Lowbrow Indie Gaming Meets Highbrow Art With Jim Munroe

The artist is taking over the Art Gallery of Ontario until April 4th and will throw a Fancy Video Game Party.

by Nadja Sayej
20 February 2014, 4:15pm

If you thought art and gaming is so 2006, think again. Toronto-based artist, zine publisher, and video game master Jim Munroe is Toronto’s latest star artist in residence at the Art Gallery of Ontario until April 4. As part of his temporary takeover, catch an internationally-renowned institution dipping into unfamiliar territory when they host their first sold-out Fancy Video Game Party on February 21.

Aside from sidestepping nerds and awkward dance moves, catch an all-star list of indie games to play in a party atmosphere, like JS Joust where Playstation Move controllers allows players to battle with the beat of Bach. There will be Nidhogg, a two-player fencing game set to a retro, pixilated backdrop and even the brilliant, walking UCLA arcade backpack.

Munroe, among other titles, is a snappy writer of self-published graphic novels (check out How to Get A Book Deal Without an Agent). He is a low-fi sci-fi filmmaker (see Ghosts With Shit Jobs) and a maker–not to mention curator–of videogames. One exciting bit in Munroe’s exhibition is the old arcade cabinets called the Torontrons, which have been retrofitted with indie games. Munroe has helped spark a movement of indie game arcade network called the Winnitron, where arcades are set up in Chicagothe Netherlands and New Zealand, and more. If that wasn’t enough, we spoke with this gaming mastermind about rescuing cabinets, urban exploring loading docks, and the art of changing people’s minds.

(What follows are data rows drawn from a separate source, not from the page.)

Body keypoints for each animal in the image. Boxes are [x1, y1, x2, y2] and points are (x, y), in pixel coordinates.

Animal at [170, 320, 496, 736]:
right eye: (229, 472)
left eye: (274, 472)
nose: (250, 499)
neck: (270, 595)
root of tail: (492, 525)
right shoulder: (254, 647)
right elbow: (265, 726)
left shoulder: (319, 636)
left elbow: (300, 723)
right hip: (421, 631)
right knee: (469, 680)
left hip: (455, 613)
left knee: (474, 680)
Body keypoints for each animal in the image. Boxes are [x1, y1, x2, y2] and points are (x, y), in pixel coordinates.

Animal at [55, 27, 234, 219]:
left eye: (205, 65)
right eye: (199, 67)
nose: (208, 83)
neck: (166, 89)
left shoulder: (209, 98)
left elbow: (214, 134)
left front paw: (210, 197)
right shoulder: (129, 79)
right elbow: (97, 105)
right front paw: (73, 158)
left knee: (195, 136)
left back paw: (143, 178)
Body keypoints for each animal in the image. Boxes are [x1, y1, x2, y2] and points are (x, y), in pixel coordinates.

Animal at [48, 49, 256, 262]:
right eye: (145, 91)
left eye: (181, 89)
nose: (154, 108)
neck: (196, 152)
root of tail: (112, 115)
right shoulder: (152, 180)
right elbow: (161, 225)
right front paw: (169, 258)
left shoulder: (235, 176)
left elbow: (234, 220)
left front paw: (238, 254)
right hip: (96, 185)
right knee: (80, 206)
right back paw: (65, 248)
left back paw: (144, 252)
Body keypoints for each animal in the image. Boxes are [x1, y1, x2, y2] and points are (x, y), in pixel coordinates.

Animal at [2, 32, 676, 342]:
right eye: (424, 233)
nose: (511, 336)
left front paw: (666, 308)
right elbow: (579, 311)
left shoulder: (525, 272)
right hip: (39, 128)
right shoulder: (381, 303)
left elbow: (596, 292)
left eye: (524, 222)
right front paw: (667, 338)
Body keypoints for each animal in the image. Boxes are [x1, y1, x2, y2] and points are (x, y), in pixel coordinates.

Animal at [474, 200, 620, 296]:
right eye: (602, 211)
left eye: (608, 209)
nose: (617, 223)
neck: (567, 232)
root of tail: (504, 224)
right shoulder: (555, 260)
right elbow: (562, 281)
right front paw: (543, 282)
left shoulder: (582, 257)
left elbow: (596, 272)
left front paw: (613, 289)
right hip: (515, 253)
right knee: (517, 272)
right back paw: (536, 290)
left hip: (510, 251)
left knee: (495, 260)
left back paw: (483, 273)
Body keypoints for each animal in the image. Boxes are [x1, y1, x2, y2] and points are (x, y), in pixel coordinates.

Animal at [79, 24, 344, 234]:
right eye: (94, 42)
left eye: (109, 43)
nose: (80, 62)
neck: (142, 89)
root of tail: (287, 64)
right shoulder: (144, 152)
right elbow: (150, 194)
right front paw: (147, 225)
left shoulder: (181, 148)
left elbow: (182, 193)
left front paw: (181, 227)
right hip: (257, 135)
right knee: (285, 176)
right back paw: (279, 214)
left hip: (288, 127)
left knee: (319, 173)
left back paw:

The Creators Project: You’re exploring the cultural barriers that surround lowbrow art. How are you fusing high and low culture?

Jim Munroe: By bringing videogames--something considered junk food by the mainstream status quo--into the biggest art gallery in Canada.

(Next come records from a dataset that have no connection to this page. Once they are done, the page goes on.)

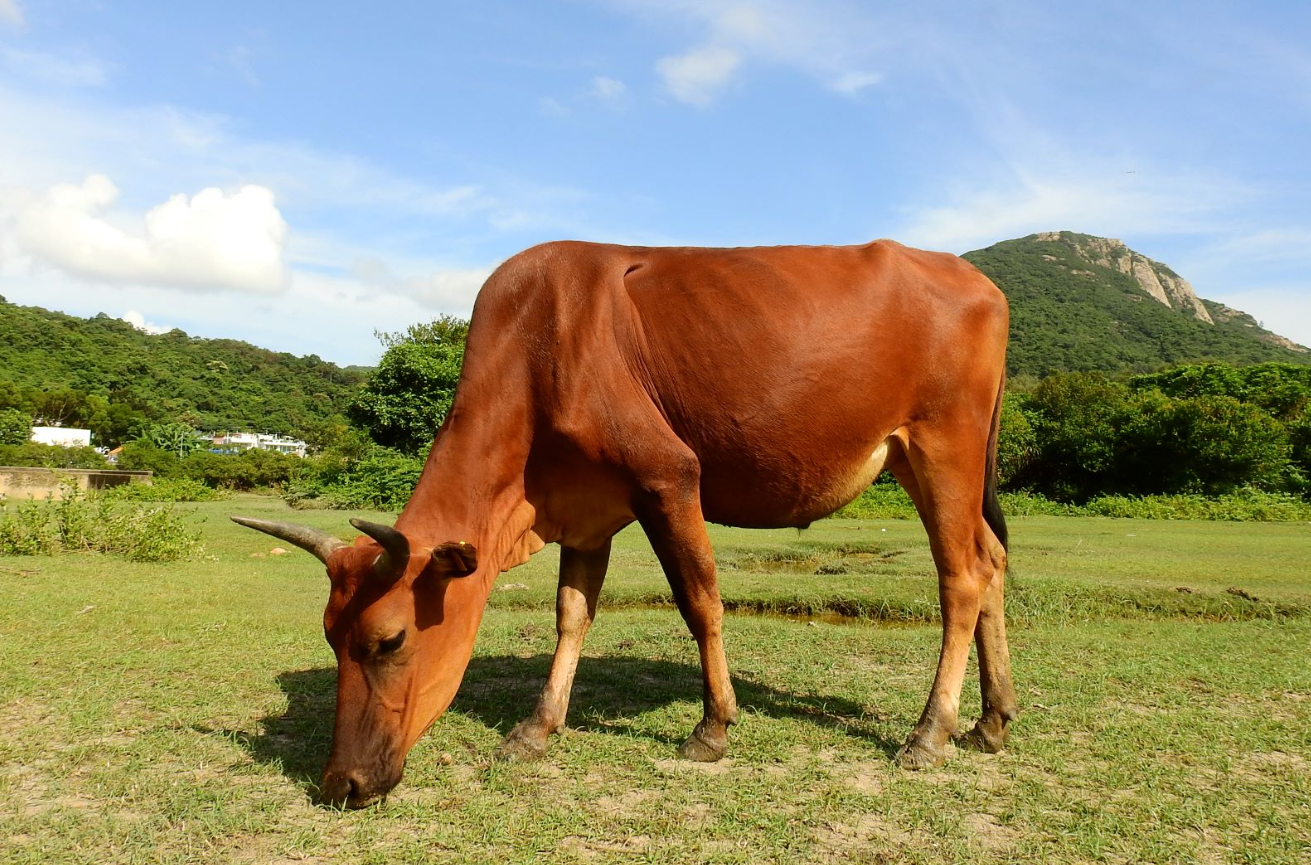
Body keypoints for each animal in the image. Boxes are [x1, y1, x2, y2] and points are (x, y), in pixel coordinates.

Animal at [235, 234, 1012, 802]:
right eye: (330, 637)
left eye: (389, 640)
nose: (342, 782)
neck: (536, 344)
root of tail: (976, 277)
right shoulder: (586, 512)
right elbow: (571, 613)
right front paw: (537, 726)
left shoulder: (668, 476)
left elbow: (700, 601)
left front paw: (712, 726)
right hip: (924, 460)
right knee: (993, 561)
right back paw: (991, 719)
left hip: (943, 445)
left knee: (961, 577)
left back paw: (929, 733)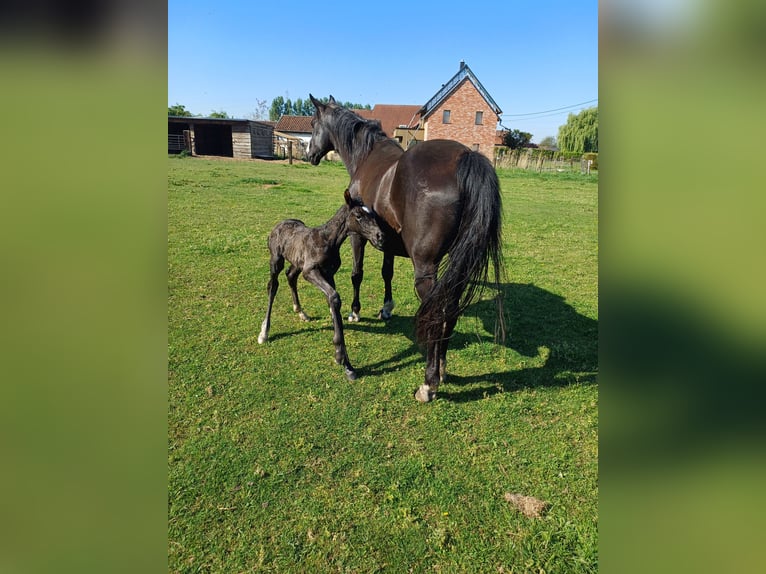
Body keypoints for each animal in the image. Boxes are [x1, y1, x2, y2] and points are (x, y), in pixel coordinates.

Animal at [257, 189, 386, 381]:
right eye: (358, 215)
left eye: (374, 215)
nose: (381, 237)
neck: (327, 241)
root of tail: (279, 224)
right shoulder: (310, 271)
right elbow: (334, 297)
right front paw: (340, 356)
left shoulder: (328, 274)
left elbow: (333, 302)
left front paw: (347, 365)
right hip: (276, 260)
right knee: (273, 286)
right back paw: (264, 332)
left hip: (297, 262)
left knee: (290, 276)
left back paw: (300, 312)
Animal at [307, 94, 504, 402]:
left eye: (313, 124)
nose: (309, 154)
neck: (367, 156)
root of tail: (465, 157)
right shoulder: (386, 239)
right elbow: (386, 272)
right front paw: (386, 308)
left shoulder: (359, 236)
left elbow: (357, 274)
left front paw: (355, 310)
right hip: (457, 266)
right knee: (451, 309)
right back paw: (442, 368)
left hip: (425, 269)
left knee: (437, 312)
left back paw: (429, 383)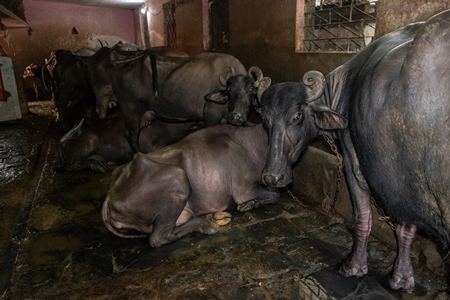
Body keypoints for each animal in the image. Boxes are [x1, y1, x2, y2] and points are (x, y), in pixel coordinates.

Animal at [102, 122, 280, 246]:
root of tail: (110, 193)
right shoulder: (244, 189)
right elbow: (274, 195)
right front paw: (250, 204)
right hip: (177, 178)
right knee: (159, 238)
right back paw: (206, 223)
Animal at [109, 51, 268, 152]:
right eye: (229, 89)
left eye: (251, 90)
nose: (236, 117)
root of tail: (121, 65)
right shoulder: (211, 116)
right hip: (131, 112)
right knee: (132, 135)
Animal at [256, 9, 450, 292]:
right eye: (264, 120)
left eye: (297, 116)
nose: (272, 177)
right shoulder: (404, 182)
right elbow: (406, 229)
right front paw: (402, 277)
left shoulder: (355, 163)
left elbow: (362, 219)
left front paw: (354, 266)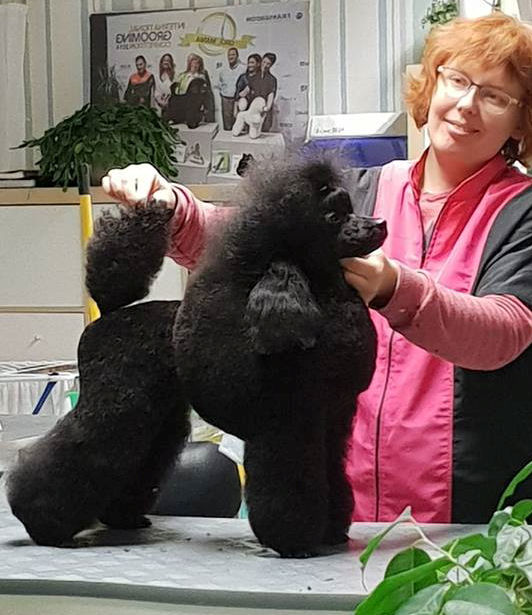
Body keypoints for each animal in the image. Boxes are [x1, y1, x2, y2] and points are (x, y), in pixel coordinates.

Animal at [174, 155, 387, 557]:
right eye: (332, 217)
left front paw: (332, 530)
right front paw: (295, 542)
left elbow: (333, 477)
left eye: (350, 208)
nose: (379, 224)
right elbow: (291, 486)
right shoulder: (289, 424)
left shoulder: (330, 422)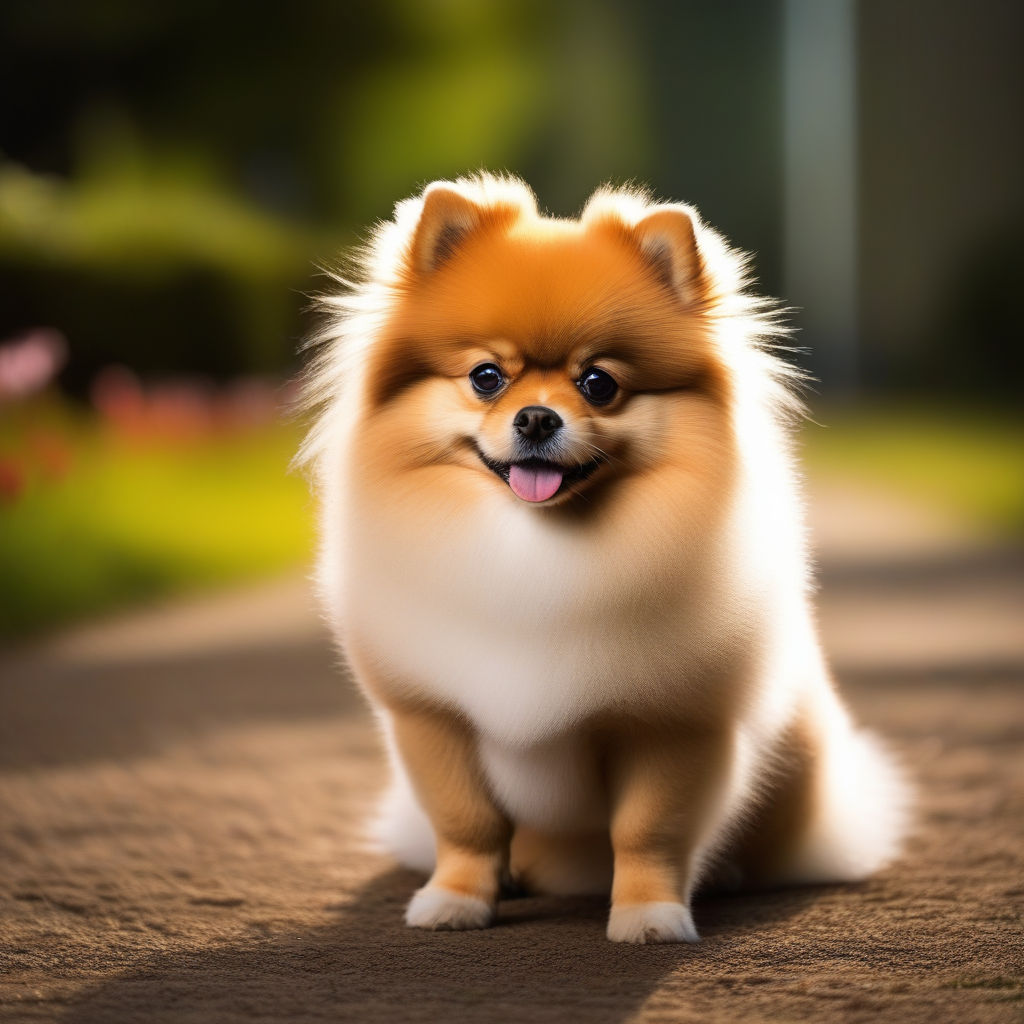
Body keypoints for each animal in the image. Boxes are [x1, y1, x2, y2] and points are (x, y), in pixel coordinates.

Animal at [299, 169, 909, 942]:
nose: (536, 417)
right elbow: (467, 824)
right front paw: (456, 900)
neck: (537, 549)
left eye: (599, 383)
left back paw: (726, 874)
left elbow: (648, 831)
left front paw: (650, 915)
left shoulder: (672, 725)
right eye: (487, 377)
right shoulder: (434, 719)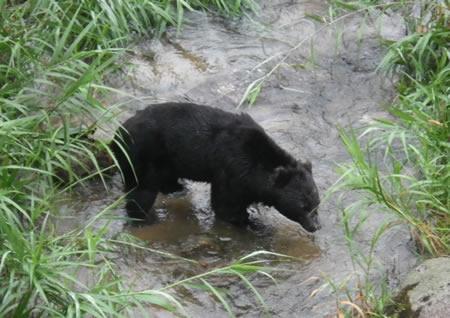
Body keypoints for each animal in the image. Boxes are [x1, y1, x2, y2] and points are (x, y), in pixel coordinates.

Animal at [114, 103, 322, 232]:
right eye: (303, 206)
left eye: (317, 203)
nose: (316, 226)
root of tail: (119, 132)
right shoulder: (232, 170)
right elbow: (225, 204)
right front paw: (246, 222)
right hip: (144, 158)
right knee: (142, 192)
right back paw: (145, 219)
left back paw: (178, 189)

Where are the classic arcade cabinets rescued from?

We found them at a place called Pinball Exchange on the outskirts of Toronto. They sold us the shells, we gutted them and filled them with games from local game makers.

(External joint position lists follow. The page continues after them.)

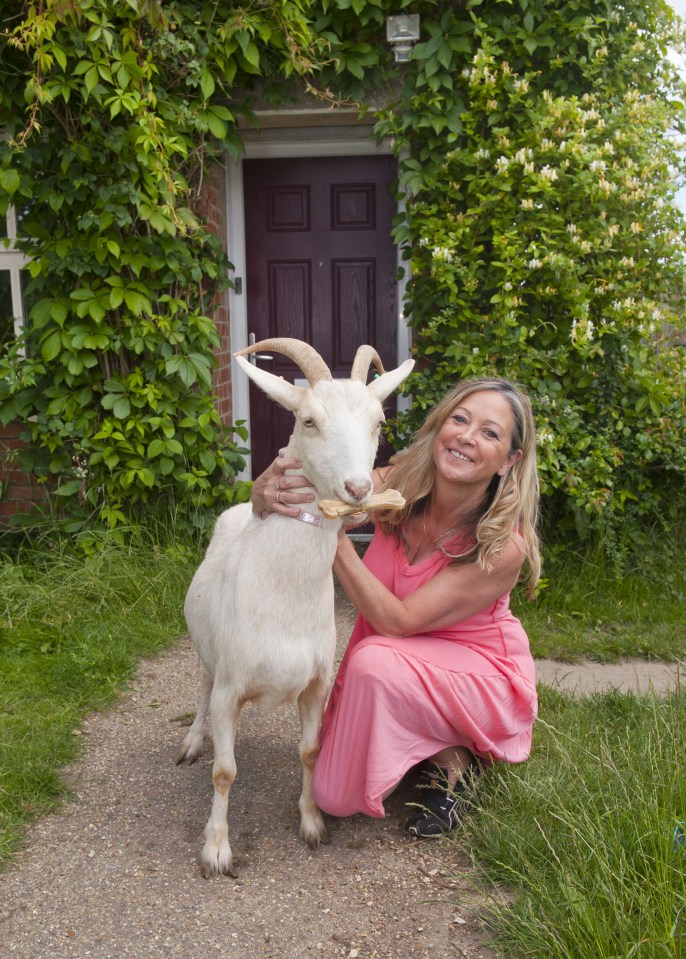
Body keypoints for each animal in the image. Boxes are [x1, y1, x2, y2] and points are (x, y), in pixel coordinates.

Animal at [177, 338, 414, 876]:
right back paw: (193, 741)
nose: (358, 489)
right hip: (209, 656)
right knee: (201, 688)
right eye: (308, 420)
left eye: (379, 423)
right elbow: (225, 771)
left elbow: (309, 753)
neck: (283, 598)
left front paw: (311, 824)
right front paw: (216, 849)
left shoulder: (315, 685)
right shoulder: (231, 686)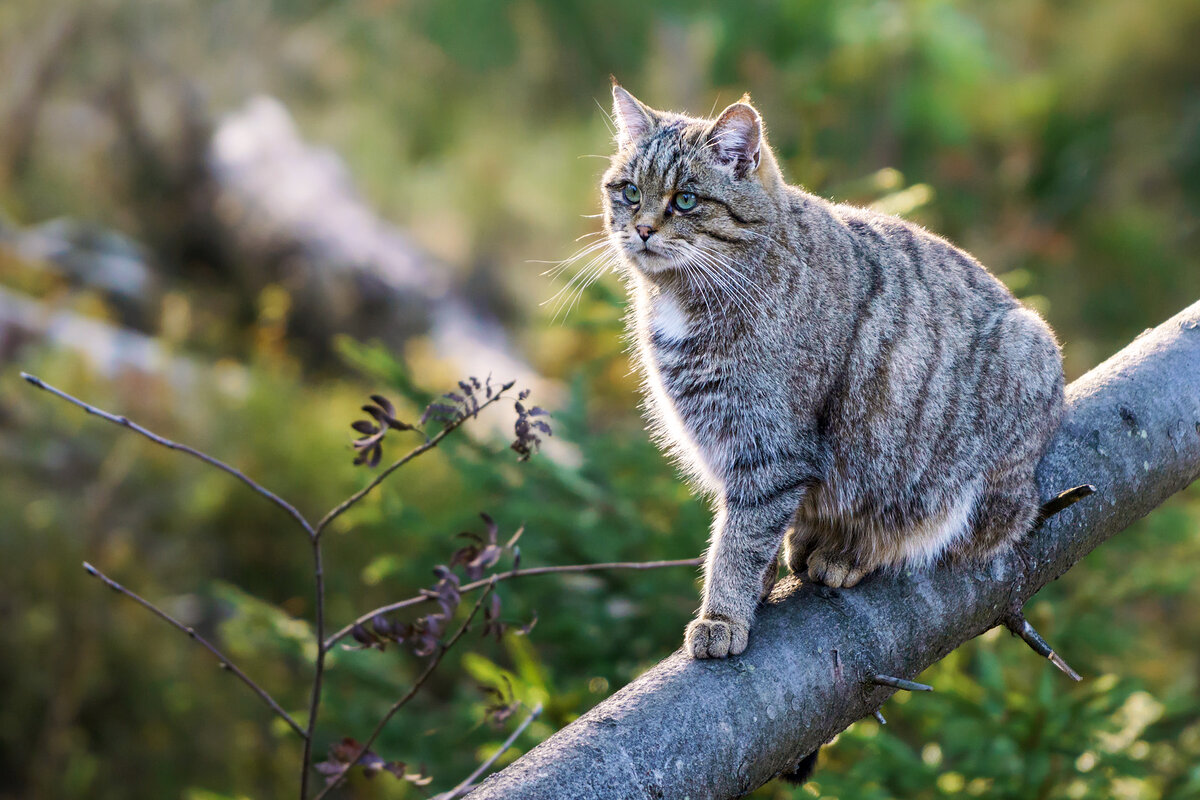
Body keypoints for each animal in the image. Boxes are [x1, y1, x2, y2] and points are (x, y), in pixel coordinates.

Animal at [604, 81, 1065, 662]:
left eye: (685, 199)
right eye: (629, 192)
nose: (641, 228)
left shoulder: (771, 449)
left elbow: (738, 540)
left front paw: (722, 614)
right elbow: (749, 532)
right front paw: (755, 586)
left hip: (1006, 384)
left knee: (944, 530)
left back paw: (851, 552)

Why do you feel it is important to support indie gaming?

I don't know if it's something that needs to be supported, like a charity. Indie game making is just a different model from corporate, AAA game development, and it has different strengths. A smaller game making team can be more agile and also more experimental. They can create stuff for a niche audience and it can still support them financially. As a result the notion of what can/should be done in the game medium expands.

What’s happening at the Fancy Videogame Party? Is this the first one?

There'll be multi-player games, DJs, bad dancing, and good times. I run a videogame arts organization called the The Hand Eye Societyand we figured for our 5th birthday we wanted to do something special, in an unexpected place, and partnered with the AGO and Wild Rumpus to do it. It is the first one called Fancy Videogame Party but some of the inspiration comes from another videogame event called the Midsummer Rockshowcase at the TIFF Bell Lightbox a few years back. It was a Superbrothers: Sword & Sworcery event and featured a live performance of that game's soundtrack by Jim Guthrie and his band. It wasn't explicitly fancy but because of the fancy venue, people dressed up. 

How do you feel about how far the idea of Torontron has come along since 2009?

It's pretty amazing. We've seen it inspire local communities from San Francisco to Shanghai to make their own indie arcade cabinets.

Gaming has cultural value, but where does it lie for you?

As an artist, it has unique affordances (systems modeling and player complicity are my favorites), other mediums don't do as well. In my role as a pop culture provocateur, I enjoy introducing things to people they previously dismissed, and seeing their minds change.  

What else will you be doing? 

During my residency, I'll be creating a game that incorporates branching full motion video. It starts as a tour of the AGO, but quickly becomes an exploration of the institution’s backstage the public doesn’t get to see--loading docks and staff rooms.

Artsy Game Organizing by Jim Munroe runs at the Art Gallery of Ontario in Toronto until March 21, 2014.